The Department of Education and Training in Hanoi has demanded that school students skip classes for health checks, in a bid to contain the spread of a novel coronavirus that has hit China, Vietnam, and many other countries around the world.
Schools in the Vietnamese capital are required to step up measures to prevent viral transmissions that cause upper acute respiratory infection, the department said in a dispatch on Thurday.
The department asked that schools monitor student numbers, students and teachers’ health conditions, and any suspected infection.
“Those catching a fever have to skip classes and work in order to have their health checked,” the dispatch reads.
“They are required to notify their schools of their medical check results.
“In case of any confirmed infection, schools are banned from covering it up and are required to report it to higher authorities while cooperating with local healthcare agencies to deal with the outbreak.”

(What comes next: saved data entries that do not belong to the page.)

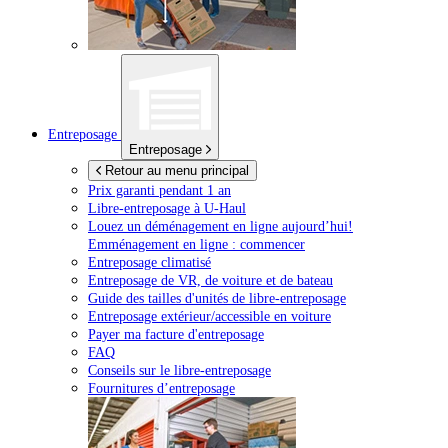
Entreposage
Entreposage
Retour au menu principal
Prix garanti pendant 1 an
Libre-entreposage à
U-Haul
Louez un déménagement en ligne aujourd’hui!
Emménagement en ligne : commencer
Entreposage climatisé
Entreposage de VR, de voiture et de bateau
Guide des tailles d'unités de libre-entreposage
Entreposage extérieur/accessible en voiture
Payer ma facture d'entreposage
FAQ
Conseils sur le libre-entreposage
Fournitures d’entreposage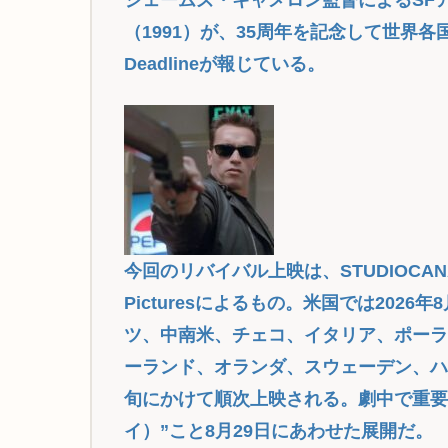
（1991）が、35周年を記念して世界
Deadlineが報じている。
今回のリバイバル上映は、STUDIOCANAL、Fa
Picturesによるもの。米国では202
ツ、中南米、チェコ、イタリア、ポー
ーランド、オランダ、スウェーデン、ハ
旬にかけて順次上映される。劇中で重要
イ）”こと8月29日にあわせた展開だ。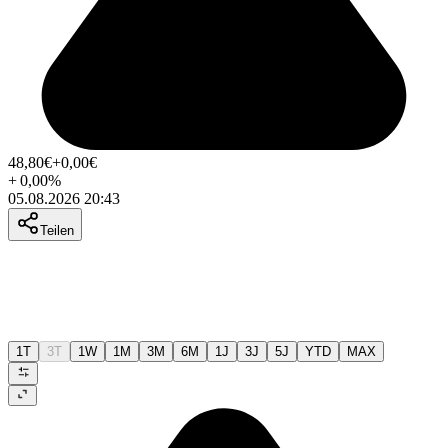
48,80
€
+0,00
€
+
0,00
%
05.08.2026 20:43
Teilen
1T
3T
1W
1M
3M
6M
1J
3J
5J
YTD
MAX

Symptoms of a new coronavirus infection can include fever, cough, and shortness of breath, according to the U.S. Centers for Disease Control and Prevention.

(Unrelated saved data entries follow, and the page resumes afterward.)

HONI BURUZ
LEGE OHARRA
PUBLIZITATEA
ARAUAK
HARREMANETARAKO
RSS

Students and teachers are advised against going to fresh meat markets and crowded places, the department said, adding that avoidance of contact with live animals and their waste is strongly recommended.

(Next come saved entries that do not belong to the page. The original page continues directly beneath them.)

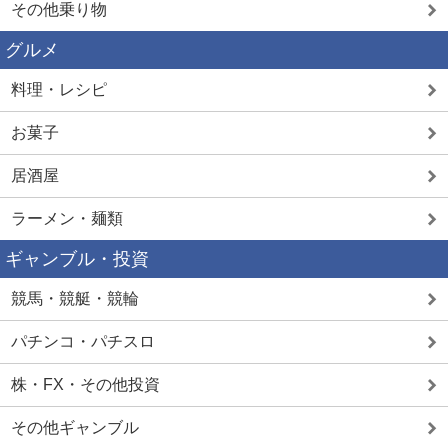
その他乗り物
グルメ
料理・レシピ
お菓子
居酒屋
ラーメン・麺類
ギャンブル・投資
競馬・競艇・競輪
パチンコ・パチスロ
株・FX・その他投資
その他ギャンブル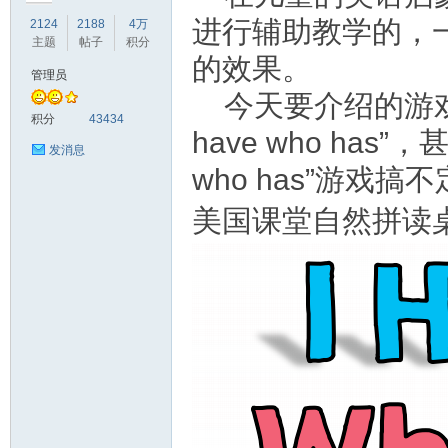
进行辅助教学的，
2124
2188
4万
主题
帖子
积分
的效果。
管理员
今天要介绍的游
符
积分
43434
have who has
发消息
who has”游戏搞
美国课堂自然拼读桌游 
猴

Avoid contact with patients of acute respiratory infection, keep the body warm, maintain personal hygiene, wash hands with soap regularly, rinse the mouth with antiseptic mouthwash, and cover the nose and mouth when coughing, the department advised.
Schools must ensure food and water safety for their students, teachers, and employees while frequently disinfecting classrooms, it noted.
School students in Hanoi resumed their studies on Thursday after a long Tet holiday.
Vietnam has confirmed four active cases of the novel coronavirus, including one Chinese and three Vietnamese.
China has reported nearly 10,000 cases and 213 deaths, while the virus has spread to 18 countries since the first outbreak in the Chinese city of Wuhan in December 2019, according to Reuters.